Un «investment easing» en 2015?

L’année 2014 est terminée avec une lueur d’espoir pour l’économie de la zone euro, qui continue de souffrir suite à sa propre crise éclatée il y a déjà cinq ans: le 26 novembre, lors du discours devant le Parlement européen réuni en séance plénière, Jean-Claude Juncker a dévoilé le plan de 315 milliards d’euros que la Commission européenne va commencer à mettre en œuvre en 2015 et qui vise à relancer l’activité économique à travers l’Euroland par une série d’investissements publics censés avoir un fort effet multiplicateur (estimé égal à 15 fois la dépense initiale), en induisant une panoplie d’investissements privés créateurs d’emplois et de recettes fiscales dont les États membres ont cruellement besoin.

Ce plan d’investissement semble s’inspirer de l’œuvre de Keynes mais, à bien y regarder, est illusoire et n’a rien de véritablement «Keynésien».

La garantie de 21 milliards d’euros que le «plan Juncker» apporte au nouveau-né Fonds européen pour les investissements stratégiques – permettant à la Banque européenne d’investissement d’octroyer des prêts jusqu’à hauteur de 63 milliards d’euros – est fort insuffisante pour stimuler les entreprises du secteur privé à augmenter leurs propres dépenses d’investissement à une période où les taux de chômage involontaire sont dramatiquement élevés à travers l’Euroland.
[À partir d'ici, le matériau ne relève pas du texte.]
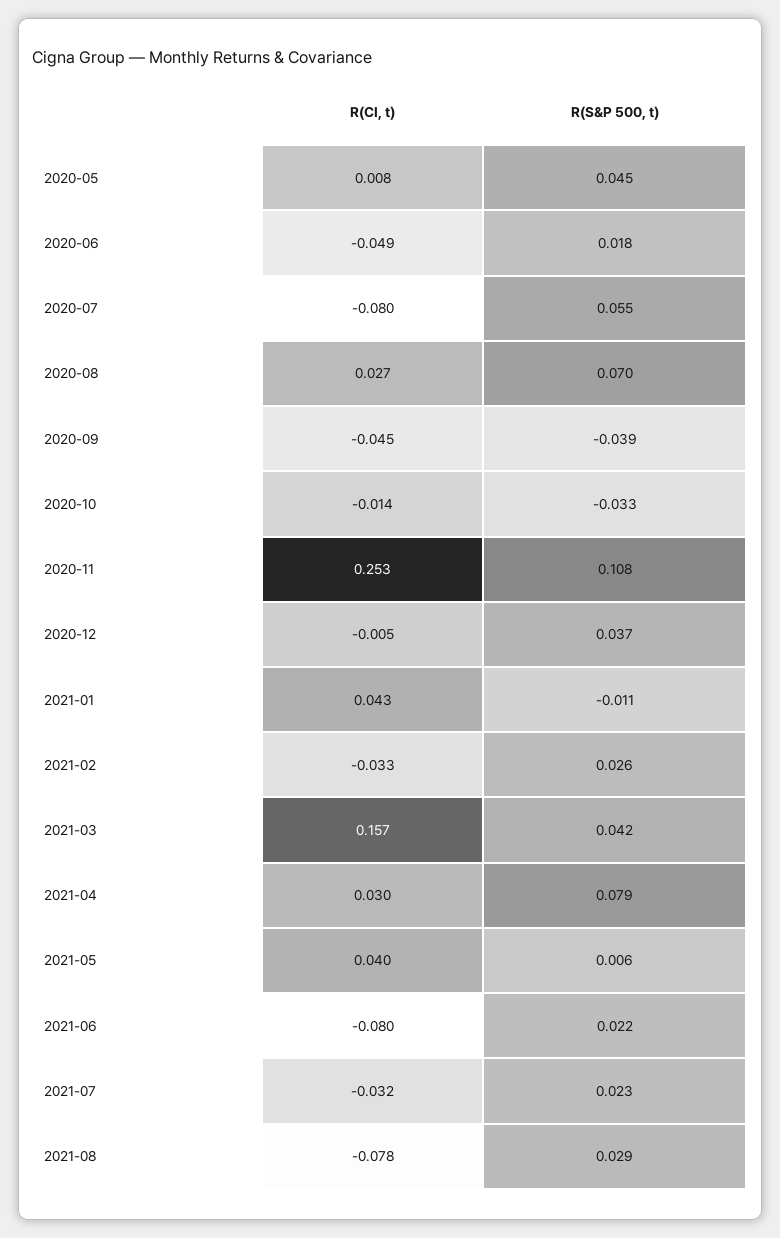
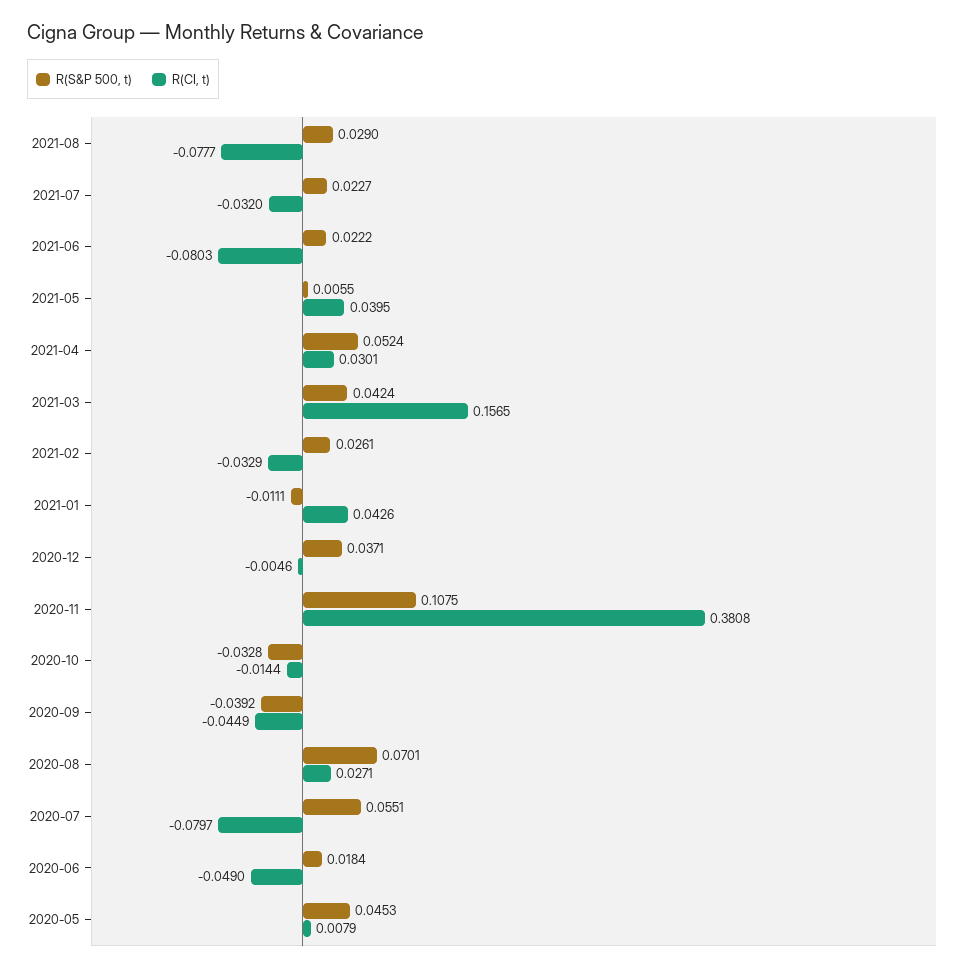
R(CI, t), 2020-11: 0.253 -> 0.3808
R(S&P 500, t), 2021-04: 0.079 -> 0.0524

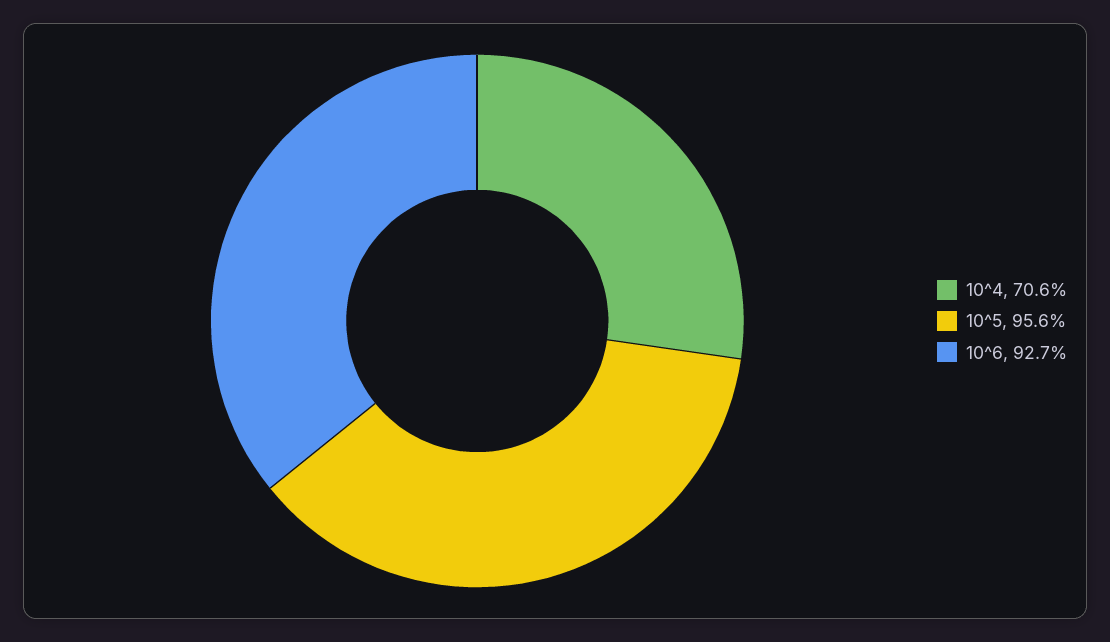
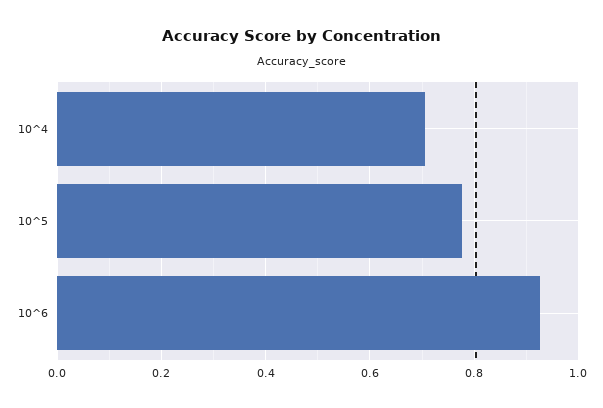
10^5: 0.956 -> 0.78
Si l’on se réfère à l’œuvre de Keynes (plutôt qu’aux travaux des soi-disant économistes «Keynésiens» de matrice néoclassique), on peut facilement comprendre que les entreprises ne vont pas se lancer dans des dépenses d’investissement lorsque les perspectives sont sombres, même si le secteur public fait un geste (à l’image des gesticulations de Juncker) pour faire semblant de s’engager dans une vraie politique de relance économique (dont l’urgence et la nécessité ont été rappelées le 23 novembre 2014 par Wolfgang Münchau dans le Financial Times).

La même conclusion s’impose de toute évidence en ce qui concerne la politique monétaire accommodante annoncée et en partie déjà mise en œuvre par la Banque centrale européenne (BCE): il ne suffit certes pas de réduire à zéro les taux d’intérêt pour induire les entreprises à lancer des projets d’investissement financés par le crédit bancaire, a fortiori si bien des banques dans la zone euro ont encore des bilans fragiles.

Ce n’est peut-être pas un hasard si Vítor Constâncio, vice-président de la BCE, lors d’un discours du 26 novembre (le jour même où Juncker a présenté son plan) a dit que la BCE pourrait commencer à acheter des obligations publiques sur le marché secondaire au début 2015. Or, tant que la BCE ne pourra pas acheter ces obligations lors de leur émission (sur le marché primaire de la dette publique), son «quantitative easing» (assouplissement monétaire, en français) n’induira aucun «investment easing» dans la zone euro. L’effet d’annonce du «plan Juncker» aura duré l’espace des fêtes de fin d’année pour les acteurs de l’économie réelle. Les banques, par contre, vont continuer à se servir au guichet de la BCE pour prolonger leur propre fête sur les marchés financiers.

Sergio Rossi

Sergio Rossi est professeur ordinaire à l’Université de Fribourg, où il dirige la Chaire de macroéconomie et d’économie monétaire, et Senior Research Associate à l’International Economic Policy Institute de la Laurentian University au Canada.